§ **ZADANIE DO WYKONANIA**:
Przekształć wiersze rekordów od wiersza zawierającego "Segment: <item>left lung" aż do końca rekordów włącznie w listę JSON ciągów znaków, po jednym ciągu na każdy wiersz i z pominięciem pustych wierszy. Obrazy pomiń w odpowiedzi.
═════ REKORDY DO ZADANIA ═════
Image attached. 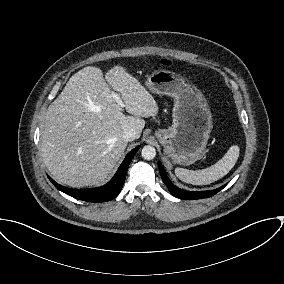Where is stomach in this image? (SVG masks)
Masks as SVG:
<instances>
[{"label": "stomach", "mask_w": 284, "mask_h": 284, "mask_svg": "<svg viewBox=\"0 0 284 284\" xmlns=\"http://www.w3.org/2000/svg\"><path fill=\"white\" fill-rule=\"evenodd\" d=\"M146 85L152 92L174 98L172 126L155 131L165 157L175 164H193L205 152L213 127L207 100L188 79L168 70L154 71Z\"/></svg>", "instance_id": "stomach-1"}]
</instances>
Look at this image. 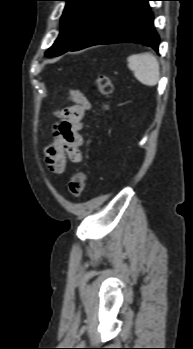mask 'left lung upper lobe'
<instances>
[{
	"instance_id": "5c2ea615",
	"label": "left lung upper lobe",
	"mask_w": 193,
	"mask_h": 349,
	"mask_svg": "<svg viewBox=\"0 0 193 349\" xmlns=\"http://www.w3.org/2000/svg\"><path fill=\"white\" fill-rule=\"evenodd\" d=\"M66 1L61 17L62 30L45 55L59 56L72 48L91 22L98 16L110 0H62Z\"/></svg>"
}]
</instances>
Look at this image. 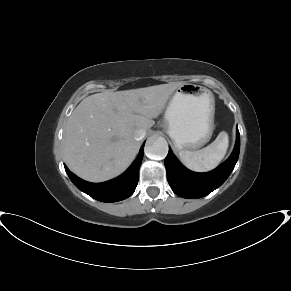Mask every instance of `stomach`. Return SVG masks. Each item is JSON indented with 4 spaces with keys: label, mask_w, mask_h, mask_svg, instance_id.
I'll return each instance as SVG.
<instances>
[{
    "label": "stomach",
    "mask_w": 291,
    "mask_h": 291,
    "mask_svg": "<svg viewBox=\"0 0 291 291\" xmlns=\"http://www.w3.org/2000/svg\"><path fill=\"white\" fill-rule=\"evenodd\" d=\"M214 114L215 100L209 89L182 83L170 98L163 127L177 150L194 151L210 140Z\"/></svg>",
    "instance_id": "obj_1"
}]
</instances>
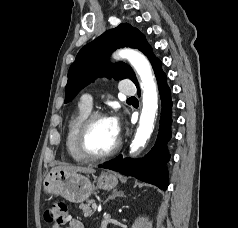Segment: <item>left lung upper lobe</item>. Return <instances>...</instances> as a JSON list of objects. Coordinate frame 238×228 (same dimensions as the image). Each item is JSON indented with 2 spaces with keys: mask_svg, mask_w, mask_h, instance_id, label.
Instances as JSON below:
<instances>
[{
  "mask_svg": "<svg viewBox=\"0 0 238 228\" xmlns=\"http://www.w3.org/2000/svg\"><path fill=\"white\" fill-rule=\"evenodd\" d=\"M120 47H131L142 51L148 58L153 54L145 36L130 24H120L85 45L77 54L68 71L65 87V103L71 101L81 89L98 76L116 80L129 78L138 84L131 67L123 62L111 64L110 54Z\"/></svg>",
  "mask_w": 238,
  "mask_h": 228,
  "instance_id": "left-lung-upper-lobe-1",
  "label": "left lung upper lobe"
}]
</instances>
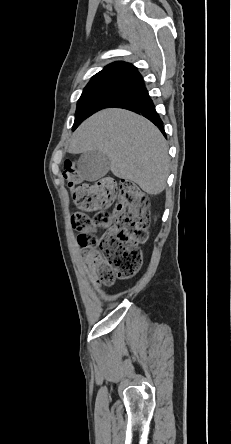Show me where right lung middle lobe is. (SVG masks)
═════
§ **ODPOWIEDŹ PISEMNA**:
[
  "Segment: <item>left lung upper lobe</item>. Return <instances>...</instances> as a JSON list of objects. Coordinate frame 238×228 (same dimensions as the image). Each item is JSON indented with 2 spaces with keys: mask_svg, mask_w, mask_h, instance_id, label.",
  "Instances as JSON below:",
  "<instances>",
  "[{",
  "  \"mask_svg\": \"<svg viewBox=\\\"0 0 238 228\\\" xmlns=\\\"http://www.w3.org/2000/svg\\\"><path fill=\\\"white\\\" fill-rule=\\\"evenodd\\\" d=\\\"M120 47H131L142 51L148 58L153 54L145 36L130 24H120L85 45L77 54L68 71L65 87V103L71 101L81 89L98 76L116 80L129 78L138 84L131 67L123 62L111 64L110 54Z\\\"/></svg>\",",
  "  \"mask_w\": 238,",
  "  \"mask_h\": 228,",
  "  \"instance_id\": \"left-lung-upper-lobe-1\",",
  "  \"label\": \"left lung upper lobe\"",
  "}]",
  "</instances>",
  "Show me where right lung middle lobe is. (SVG masks)"
]